El jurado también premió el guion de Decorado, de Alberto Vázquez y Francesc Xavier Manuel Ruiz, por su crítica aguda al ultracapitalismo en clave existencial. En el apartado musical, Gaua se llevó el galardón a mejor banda sonora original gracias al trabajo enigmático de Aranzazu Calleja y Maite Arroitajauregi, quienes definieron el proceso como “un reto inmenso y mágico”.
Reconocimientos del público y de la profesión
La directora bilbaína Sara Fantova recogió el premio del público a mejor película por Jone, batzuetan, mientras que Nagore Aramburu fue reconocida como mejor actriz de reparto por su inquietante papel en Los domingos.
Uno de los momentos más emotivos fue la entrega del premio ‘Gutako Bat’ al actor Miguel Garcés, por su contribución al cine hecho desde Álava. El propio Garcés, que reside en Vitoria-Gasteiz desde hace casi 20 años, agradeció el galardón con un discurso en el que citó a Galeano: “Uno no es de donde nace, sino de donde pasa”. “Desde el primer día sentí que este era mi sitio”, confesó.
Una gala con tono festivo, guiños y complicidad
Con una escenografía sencilla y dinámica, la gala fue conducida con agilidad y tono cercano.
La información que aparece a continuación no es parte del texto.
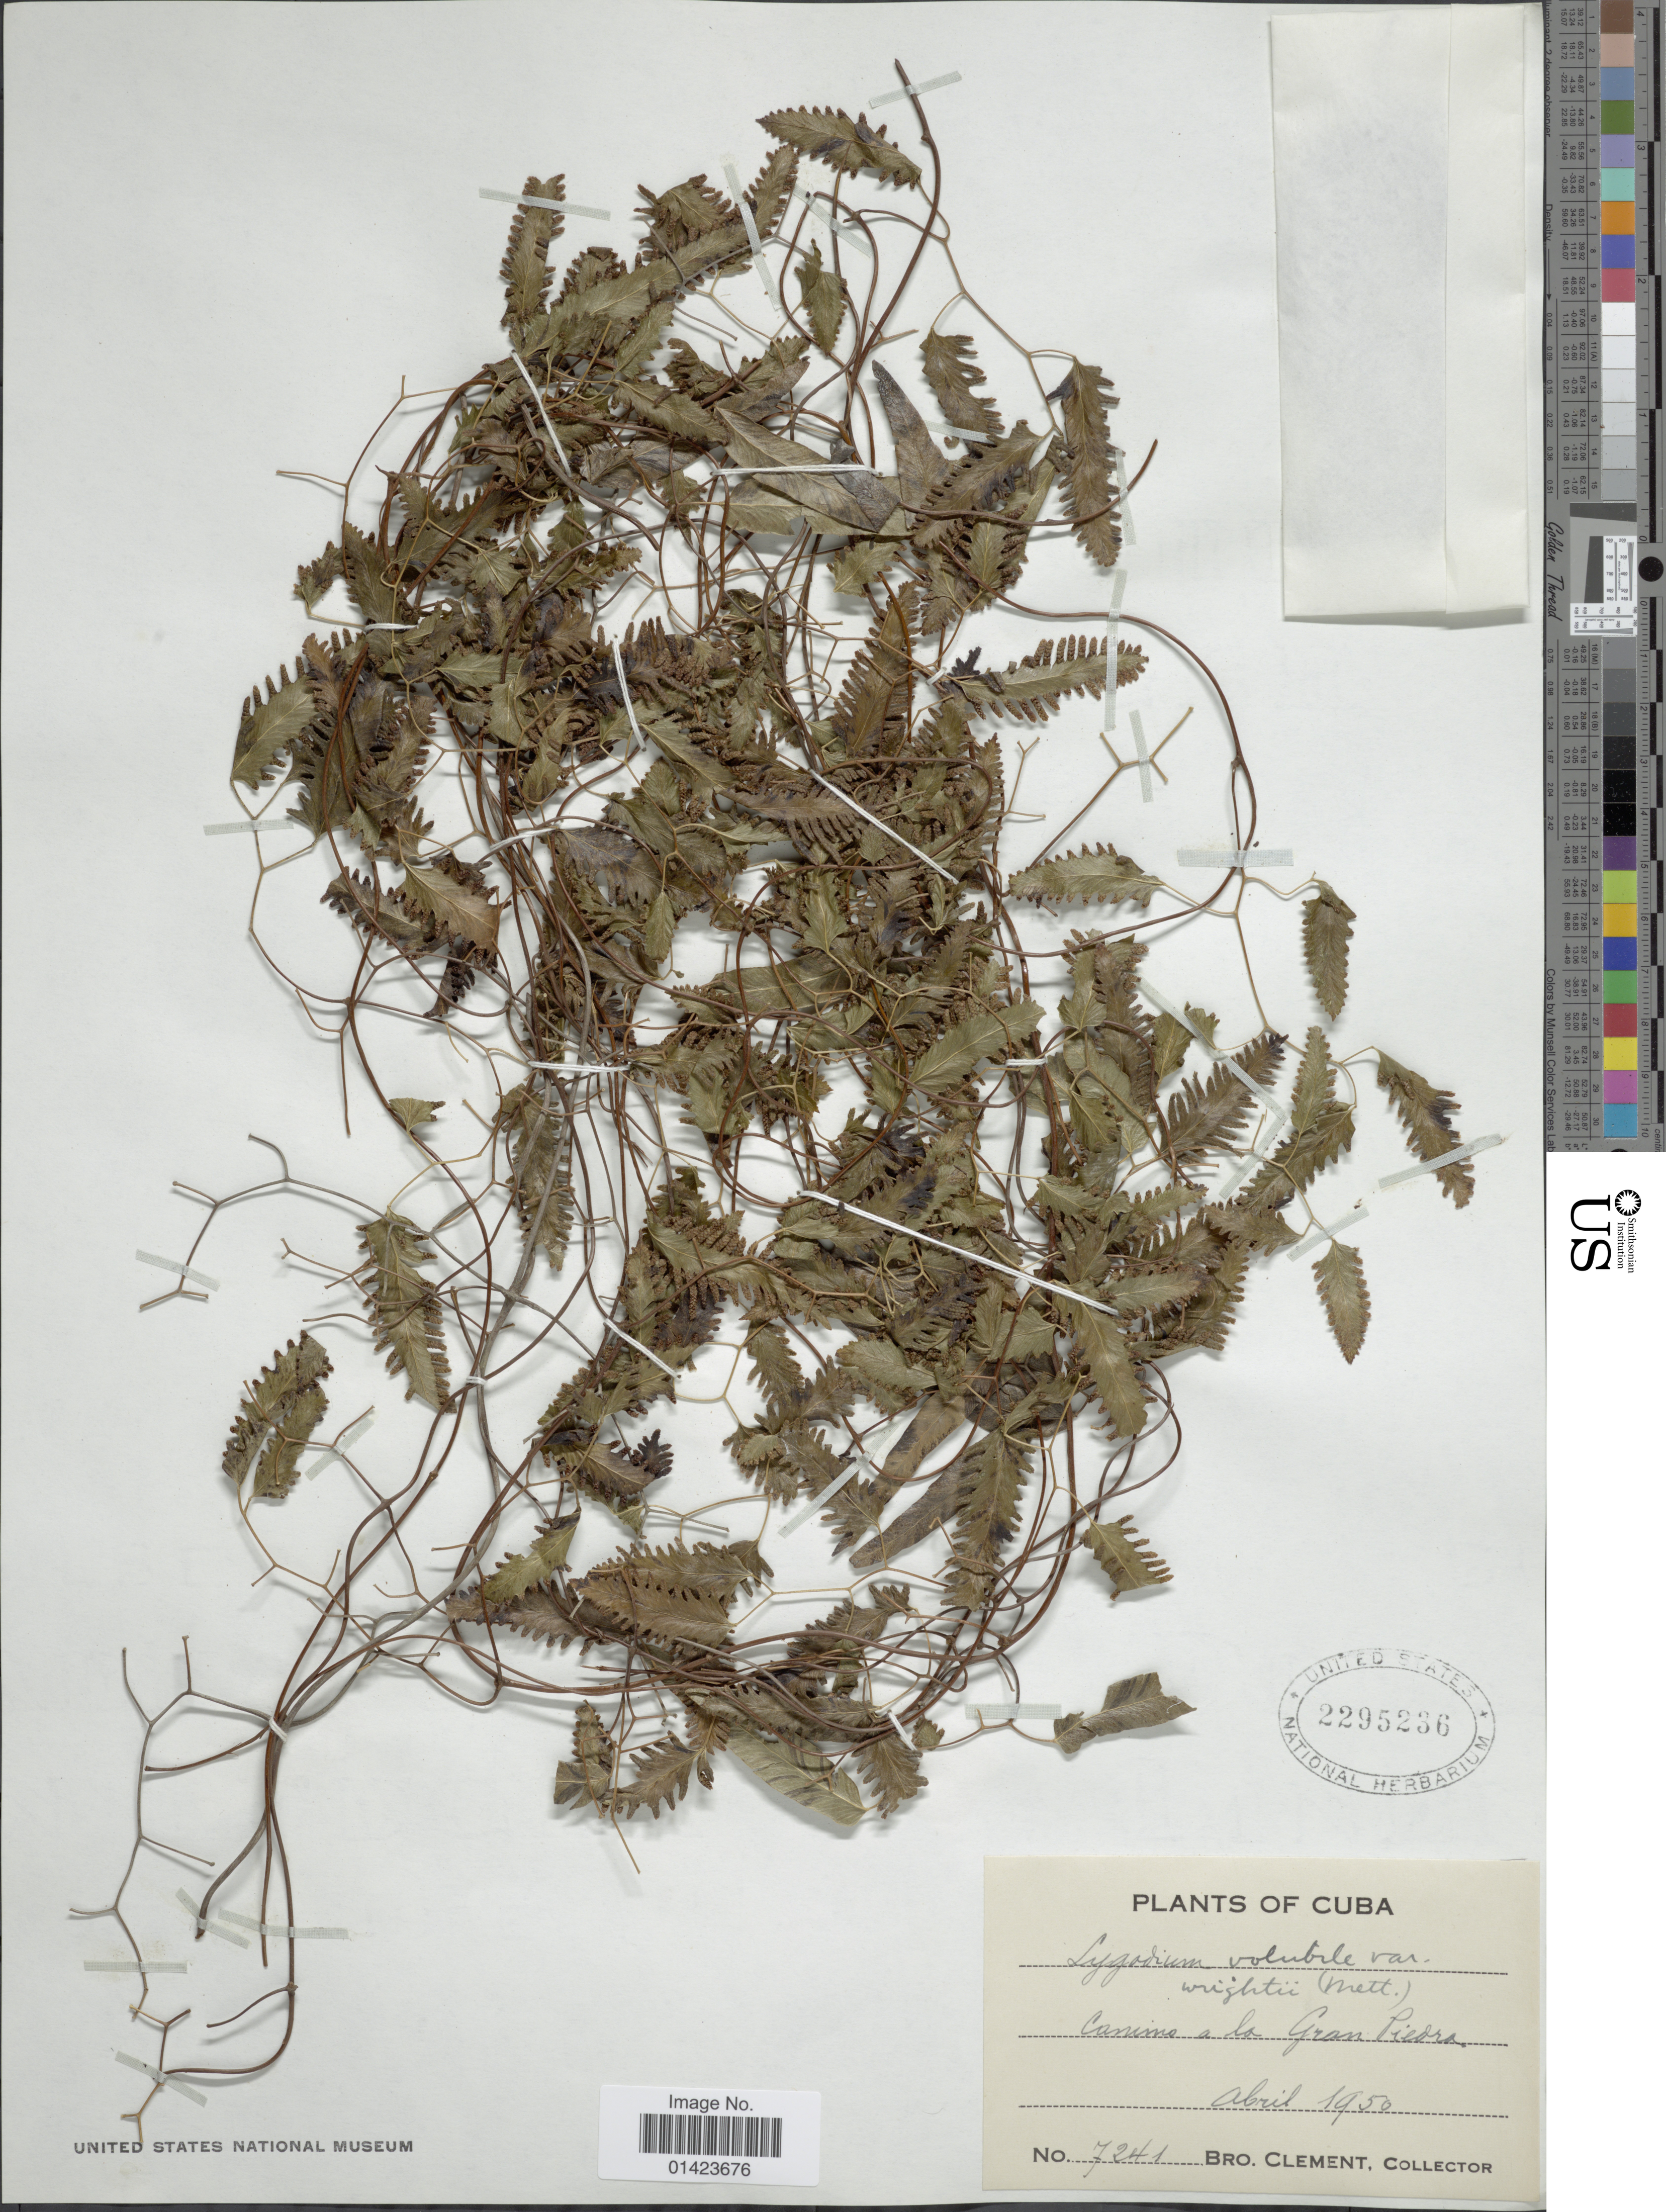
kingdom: Plantae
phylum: Tracheophyta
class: Polypodiopsida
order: Schizaeales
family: Lygodiaceae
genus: Lygodium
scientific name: Lygodium volubile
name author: Sw.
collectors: B. Clement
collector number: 7241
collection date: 1950-04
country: Cuba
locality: Camino a la Gran Piedra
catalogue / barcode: US 2295236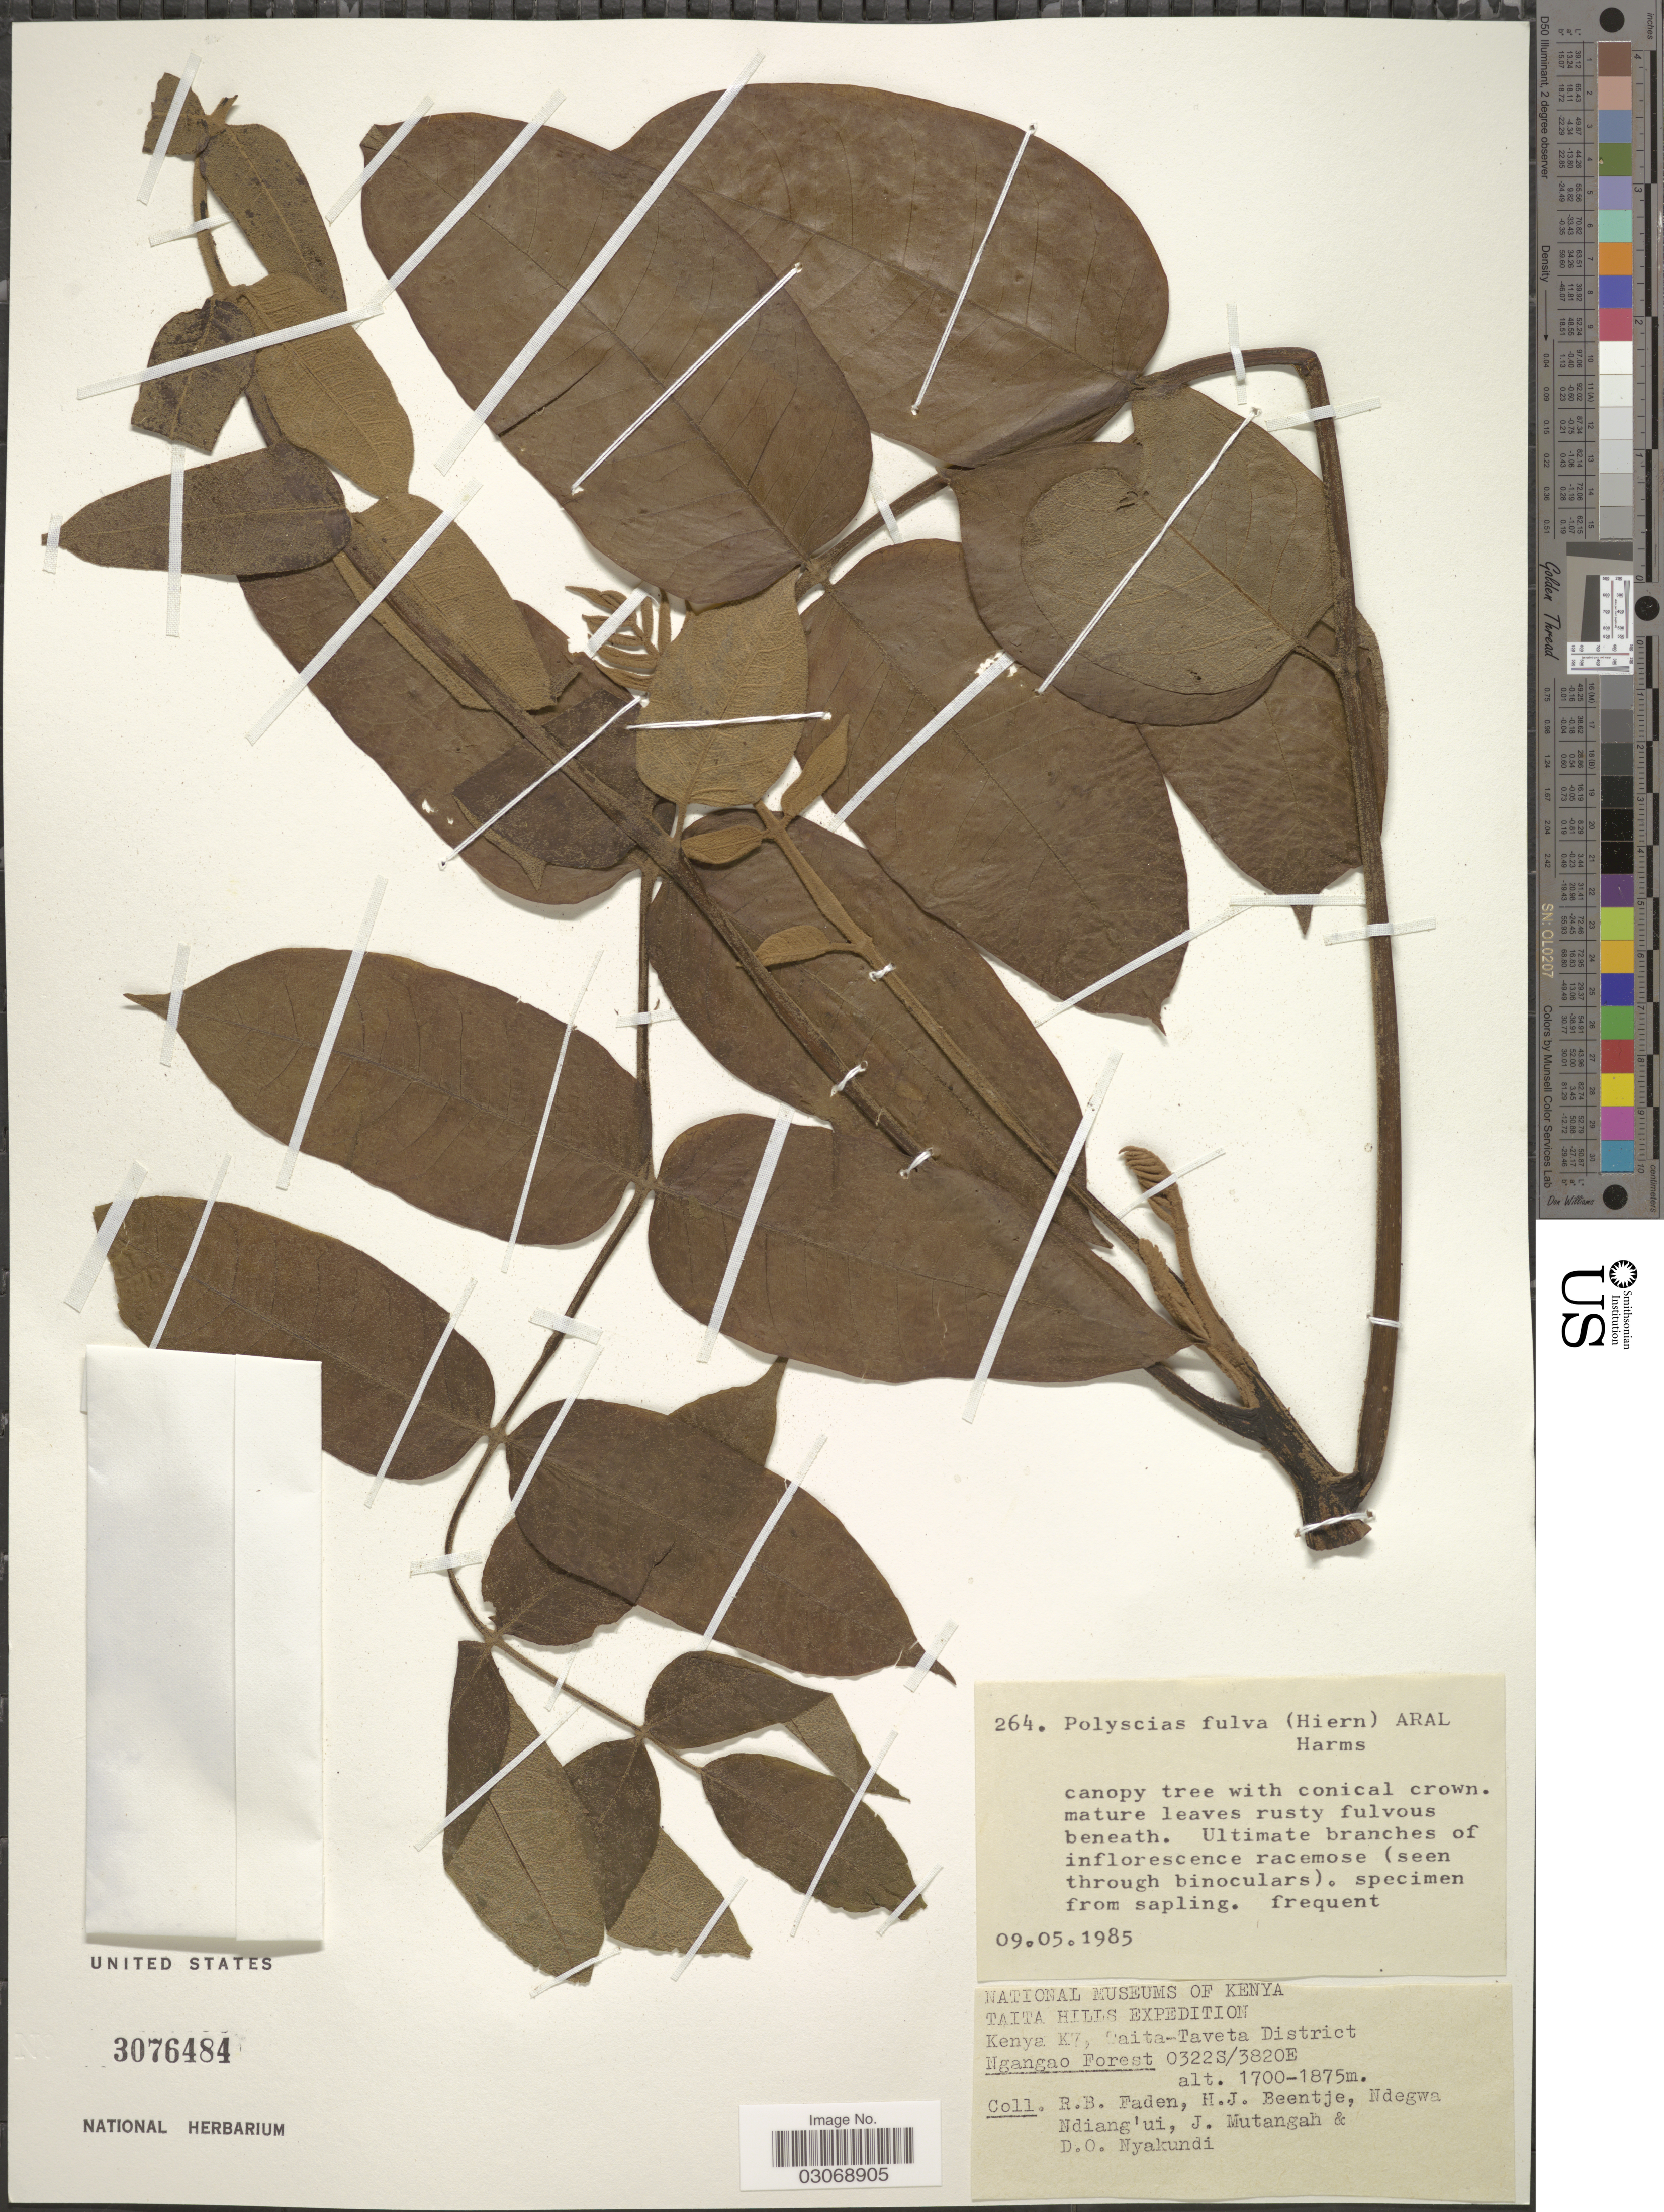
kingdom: Plantae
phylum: Tracheophyta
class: Magnoliopsida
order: Apiales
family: Araliaceae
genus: Polyscias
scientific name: Polyscias fulva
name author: (Hiern) Harms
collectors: R. B. Faden, H. J. Beentje, Ndegwa Ndiang'ui, J. Mutangah & D. Nyakundi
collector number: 264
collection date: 1985-05-09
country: Kenya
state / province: Taita Taveta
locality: Kenya, K7, Taita-Taveta District. Ngangao Forest.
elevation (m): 1700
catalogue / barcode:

No faltaron bromas sobre la falta de premios, referencias al calor gasteiztarra en verano, a la injusticia de ser guionista o a la dificultad de valorar “películas tan distintas y de tanta calidad”, como explicó el jurado formado por Sonia Almarcha, Cristina Delgado, Eulalia Ramón, Javier Ruiz Caldera y Enrique Villén.
Se habló de cine, sí, pero también de procesos, precariedad, carreras de fondo y el valor de la constancia. “Esto es una carrera con muchas caídas… y mucha mierda de teatro de calle”, bromeó una de las galardonadas.
Zinemastea crece y se consolida
Fundación Vital destacó que esta edición ha sido “un reflejo del buen momento que vive el cine vasco”, con más de 2.600 espectadores en sala y una programación que combina “diversidad temática, riesgo formal y una fuerte conexión con nuestra cultura”.
Con 42 ediciones a sus espaldas, Zinemastea sigue creciendo sin perder su esencia. Y como dijo Ramón Barea entre aplausos: “Es bonito que duren las cosas. Que los festivales que tienen alma y a alguien que los quiere sigan adelante”.